All of this is the result of centuries of foreign domination. Latvians have been fiercely successful in simply surviving, in not going the way of the Baltic-speaking Old Prussians and other small languages. But they have stayed alive only by simultaneously making compromises with the invaders, and at the same time keeping their inner world to themselves. The result is a great deal of confusion about how they should react towards the world.

Dispossession and confused identity are also two sides to the same coin. Not for nothing one of the most beloved songs of diaspora Latvians is "Zeme, zeme" (sung, incidentally, to the melody of a Jewish folk song): Land, land, what is the land, If you don’ t have real freedom? / Freedom, freedom, what is freedom, If you don’t have your own land?

In Latvian, the words for land and country are the same—zeme—and the struggle for both has been closely linked throughout history. Under German barons and Soviet commissars, Latvians have resented their occupants as much for kicking them off their few acres of soil as for imposing foreign political institutions.

The foreign overlords have also prevented them from being themselves. Latvians have won gold medals at Olympics, played crucial roles in history-changing battles, sung in world-famous opera companies, but usually under someone else’s flag. As a result, as anyone who has identified themselves as a Latvian when travelling abroad will know, the world doesn’t seem to know a thing about us, except maybe for a few sound bites from negative news reports.

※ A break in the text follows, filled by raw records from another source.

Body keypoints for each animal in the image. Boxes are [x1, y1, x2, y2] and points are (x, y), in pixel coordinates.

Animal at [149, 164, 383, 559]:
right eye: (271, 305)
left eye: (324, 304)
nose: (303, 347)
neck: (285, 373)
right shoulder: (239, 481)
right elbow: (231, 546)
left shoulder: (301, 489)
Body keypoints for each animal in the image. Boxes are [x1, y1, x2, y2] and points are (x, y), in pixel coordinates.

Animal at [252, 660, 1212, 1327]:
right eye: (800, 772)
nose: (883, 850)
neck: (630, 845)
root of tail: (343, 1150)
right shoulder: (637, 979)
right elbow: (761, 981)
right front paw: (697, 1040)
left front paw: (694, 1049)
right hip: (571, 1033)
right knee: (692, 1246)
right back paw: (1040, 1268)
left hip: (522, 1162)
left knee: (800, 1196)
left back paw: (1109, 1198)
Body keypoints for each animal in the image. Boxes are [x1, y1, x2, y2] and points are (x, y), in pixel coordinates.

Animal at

There is something touching about the way Latvians cling to the few moments when they are in the limelight. Every spring, the world ice hockey championships cause thousands of young people to go berserk when their team is playing. Asked why they are donning face paint in national colours and singing in the streets, they usually reply, "Because it’s the only game we’ re good at." This inferiority complex translates into emigration. I have talked to numerous youngsters planning to marry, study or work overseas because, they say, "This country doesn’t have anything."

We can hope that Latvia will one day be known for other things besides war criminals and ethnic troubles. In the Soviet Union, the small Latvian Soviet Socialist Republic punched above its weight, producing musicians, sportsmen, chocolates, sprats and radios that were and still are household names over one sixth of the Earth’s surface. Given time, there is no reason why this shouldn’t be repeated in the West, but in the meantime there will be more pained soul-searching.

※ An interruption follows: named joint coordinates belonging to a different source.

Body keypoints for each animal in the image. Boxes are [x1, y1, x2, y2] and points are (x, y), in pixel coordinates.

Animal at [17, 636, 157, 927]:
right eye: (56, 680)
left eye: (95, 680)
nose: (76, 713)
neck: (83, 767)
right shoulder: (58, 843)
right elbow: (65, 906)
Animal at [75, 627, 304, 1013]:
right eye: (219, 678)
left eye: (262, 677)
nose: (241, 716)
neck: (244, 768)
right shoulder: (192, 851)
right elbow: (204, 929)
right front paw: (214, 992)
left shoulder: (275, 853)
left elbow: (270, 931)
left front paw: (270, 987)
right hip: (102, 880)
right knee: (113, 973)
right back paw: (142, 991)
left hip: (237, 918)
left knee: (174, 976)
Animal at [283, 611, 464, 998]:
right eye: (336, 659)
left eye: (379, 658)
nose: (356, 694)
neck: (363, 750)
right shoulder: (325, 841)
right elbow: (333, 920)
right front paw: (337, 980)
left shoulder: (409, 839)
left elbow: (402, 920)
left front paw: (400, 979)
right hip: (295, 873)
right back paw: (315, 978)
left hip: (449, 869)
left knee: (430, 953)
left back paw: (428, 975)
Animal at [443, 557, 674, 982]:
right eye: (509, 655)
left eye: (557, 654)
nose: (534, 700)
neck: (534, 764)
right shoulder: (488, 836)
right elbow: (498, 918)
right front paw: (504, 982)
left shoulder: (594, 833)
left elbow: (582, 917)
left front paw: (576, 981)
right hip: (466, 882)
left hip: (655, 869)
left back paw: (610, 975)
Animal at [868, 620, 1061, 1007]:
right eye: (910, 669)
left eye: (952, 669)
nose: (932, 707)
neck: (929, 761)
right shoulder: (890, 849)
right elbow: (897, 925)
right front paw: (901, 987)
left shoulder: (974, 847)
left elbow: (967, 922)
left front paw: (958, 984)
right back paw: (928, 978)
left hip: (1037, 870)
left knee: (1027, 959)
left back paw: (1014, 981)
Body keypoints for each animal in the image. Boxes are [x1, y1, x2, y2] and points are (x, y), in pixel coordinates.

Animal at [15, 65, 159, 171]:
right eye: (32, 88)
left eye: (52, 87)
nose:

Still, small nations probably don’t have a monopoly on nervous nail biting. For all their legendary self-confidence, Americans have been doing a lot of navel-gazing after certain recent events. The Germans are completely mixed up about their history. The French like big military parades on Bastille Day, even though their war record is possibly even worse than the Latvians’. And let’s not even get into the murky depths of the Russian Soul…

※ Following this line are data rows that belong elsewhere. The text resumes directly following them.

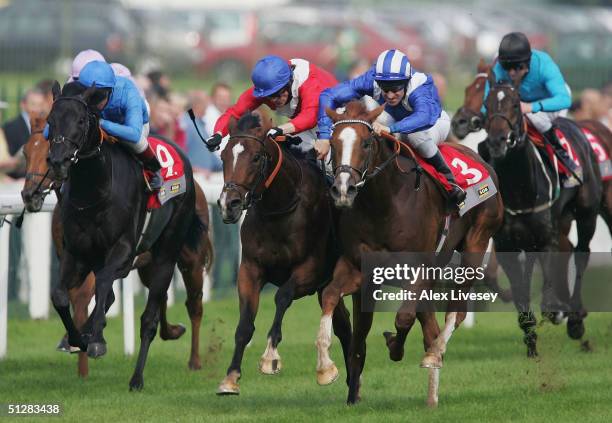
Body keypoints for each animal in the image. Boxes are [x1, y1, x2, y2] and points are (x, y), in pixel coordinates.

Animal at [216, 113, 352, 398]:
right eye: (223, 155)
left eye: (256, 157)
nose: (228, 205)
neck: (279, 209)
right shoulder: (250, 269)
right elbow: (245, 325)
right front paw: (230, 378)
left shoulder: (310, 271)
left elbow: (282, 296)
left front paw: (270, 357)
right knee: (344, 326)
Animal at [314, 100, 504, 408]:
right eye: (332, 143)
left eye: (366, 143)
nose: (343, 189)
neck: (383, 205)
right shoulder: (359, 268)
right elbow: (331, 297)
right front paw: (326, 369)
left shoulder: (418, 269)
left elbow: (403, 318)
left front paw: (395, 347)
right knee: (429, 325)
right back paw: (431, 391)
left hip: (477, 243)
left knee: (455, 313)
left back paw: (435, 355)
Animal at [482, 77, 604, 358]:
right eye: (488, 103)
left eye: (516, 104)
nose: (497, 141)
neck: (520, 188)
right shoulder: (508, 245)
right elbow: (520, 293)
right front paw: (530, 341)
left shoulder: (546, 239)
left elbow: (547, 289)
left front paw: (557, 311)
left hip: (587, 214)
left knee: (581, 254)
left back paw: (575, 320)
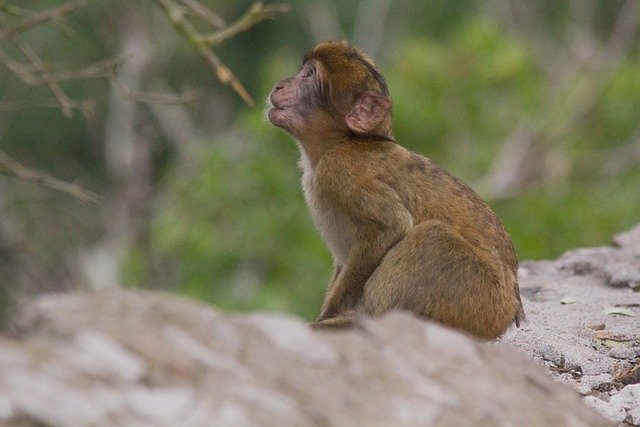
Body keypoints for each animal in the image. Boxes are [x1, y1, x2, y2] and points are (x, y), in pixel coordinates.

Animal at [268, 41, 524, 342]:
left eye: (308, 75)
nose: (279, 86)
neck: (343, 140)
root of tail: (508, 314)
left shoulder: (341, 169)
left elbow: (390, 228)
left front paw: (328, 317)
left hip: (480, 300)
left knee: (432, 237)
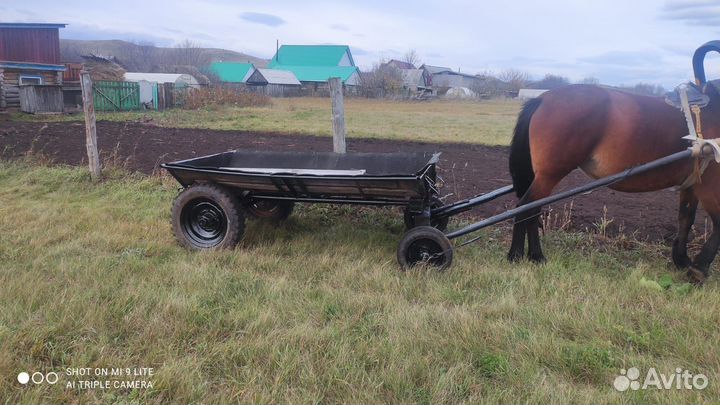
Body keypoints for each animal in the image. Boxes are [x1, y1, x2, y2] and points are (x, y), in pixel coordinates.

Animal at [507, 45, 720, 283]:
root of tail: (543, 98)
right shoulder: (710, 185)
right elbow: (719, 223)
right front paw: (699, 267)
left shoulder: (693, 182)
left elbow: (686, 218)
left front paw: (682, 260)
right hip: (548, 175)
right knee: (527, 208)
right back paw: (523, 255)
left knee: (531, 209)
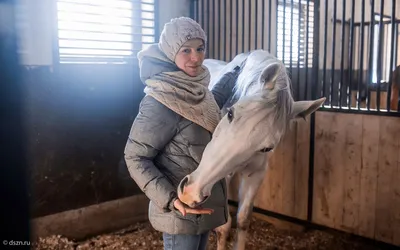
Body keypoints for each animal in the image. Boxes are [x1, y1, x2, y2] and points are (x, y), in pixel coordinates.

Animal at [177, 50, 324, 250]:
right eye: (230, 113)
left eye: (267, 147)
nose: (191, 192)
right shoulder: (221, 176)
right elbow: (223, 226)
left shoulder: (256, 174)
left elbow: (243, 219)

Perhaps the joy of Independence Day is about being with your very own crazy people.

2 thoughts on “We, the neurotic

  1. Who said that Prussian is dead? It is alive again and people speaks it. We descendents understand how important it is to learn it again.

  2. I appreciate your article with its tongue in cheek humour. It is true that Latvia has never been strong enough to defend itself on its own but has fought very bravely in both world wars. As you mention the Latvian Riflemen in ww1 and in the Waffen SS in ww2 where they were more decorated than any other foreign unit.
    Latvias history has been tragic with foreign domination,deportation and mass refugee exodus. They still face the after effects of 50years of Russification and now further population loss to Ireland etc.
    Let them bask in their well earned sentiment.
    By the way, I agree that the only way to deal with the Russian problem is to assimilate them. Dont be so polite, insist on speaking in Latvian, after all they are in Latvia, not Russia. They will soon learn.